消費の暗い輝き

BASE GALLERYで洪浩(HONG HAO)展を見てきました。
中国人作家による、日本での初個展だそうです。スキャナの上に、中国国内で溢れている無数の商品(薬、食品、デジタルデバイス、衣料品、日用雑貨etc)などを一見無造作に敷き詰め、スキャンして、その画像を恐らくシルバープリントで出力して、アクリル板に挟み込み、展示してあります。かなりの大きさで、幅2m×高さ1m以上あります。

極めて美しい写真作品です。上で一見無造作に、と書きましたが、実際にはかなり慎重に配置していると考えられます。背景が真黒で、その背景に対して、意図的に要所要所に明度が低く彩度の高い色彩の商品をちりばめることによって、宝石が輝いているような効果を現出しています。そしてそれらの「美しい」商品群は、ポルノグラフィー、コピー商品、豚足など、どれも卑俗なものであり、この対比も考え尽くされたものだと思えます。

☆ ☆ ☆ ☆

» 課題:
a) 洪浩展を扱った本文について、次の問いに答えなさい。
(i) 筆者が洪浩展を見た場所はどこか。
(ii) 展示されている作品の大きさはどのくらいか。
(iii) 「美しい」商品群の例として挙げられているものは何か。
b) 洪浩展を扱った本文を、最後の文の後から引き継いで書き進めなさい。

» 提供資料:

☆ ☆ ☆ ☆

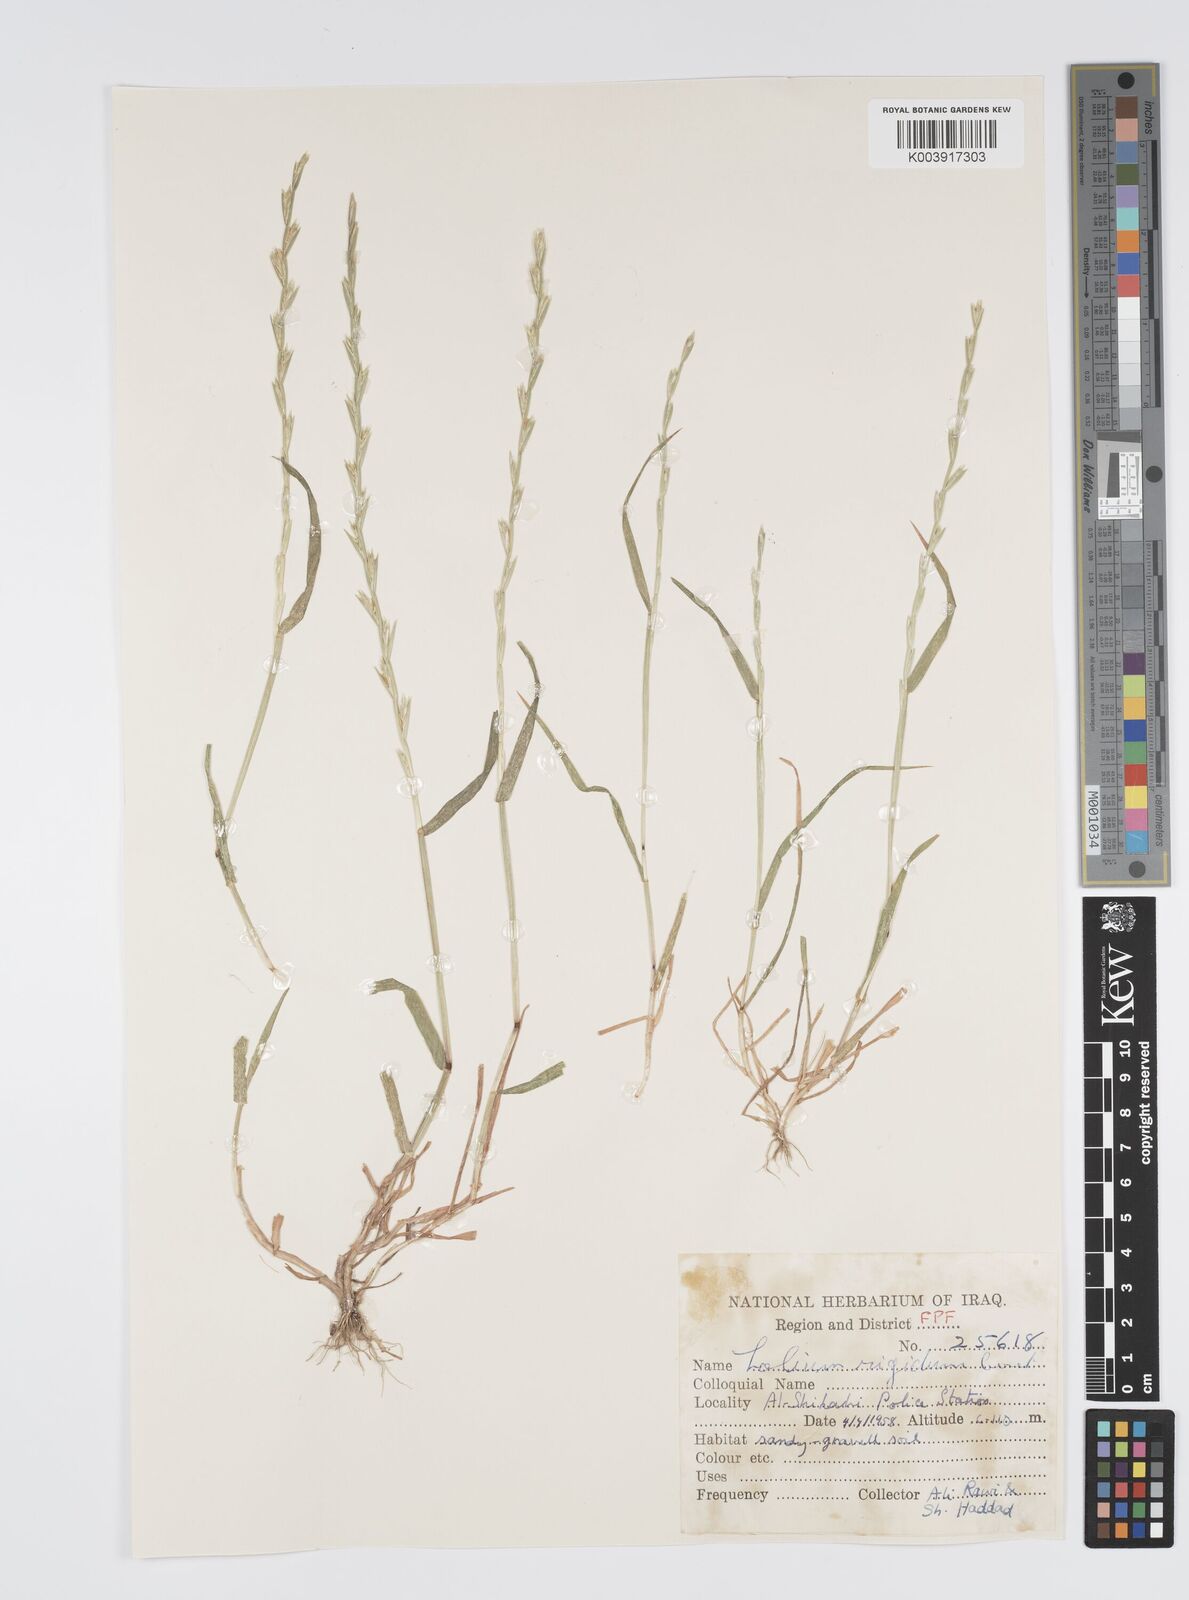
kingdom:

☆ ☆ ☆ ☆

» 課題の解答:
a)
(i) BASE GALLERY
(ii) 幅2m×高さ1m以上
(iii) ポルノグラフィー、コピー商品、豚足

b)
技術的に言っても、この作品は簡単に作れるものではないことが想像できます。一般の普及形スキャナで生成できる画像ではありません。拡大による画像の荒れもまったくないことから、ほぼ作品と同じ大きさのフラットベッド・スキャナを使用し、高解像度で読み込まれ、吟味された色調整の上出力されていると思えます。この設備と色管理をかんがえると、おそらく作家は、商業印刷専用の環境を長時間専有していると思えます。

こういった、繊細な作業によって生まれた作品達からは、現在凄まじい勢いで拡大していると言われる中国の消費文化への、愛憎入り交じった複雑な視線が感じ取れます。日本でも、またアメリカでも、こういった消費文化のガジェットを用いた作品というのはあるのですが、洪浩の作品には、そういった先行する消費社会から生まれた作品にはない「暗い輝き」があるのです。

現在、世界に残された最大の共産主義国家・中国における、市場経済の狂乱というモティーフだけでも、作家の視線や作品に、「暗さ」が宿るのは、ある意味必然なのかもしれませんが、この作品が、単なる体制批判に留まらない深さを持っているのは、上記の文章で述べた、その徹底的な仕上げの美しさのせいだと思います。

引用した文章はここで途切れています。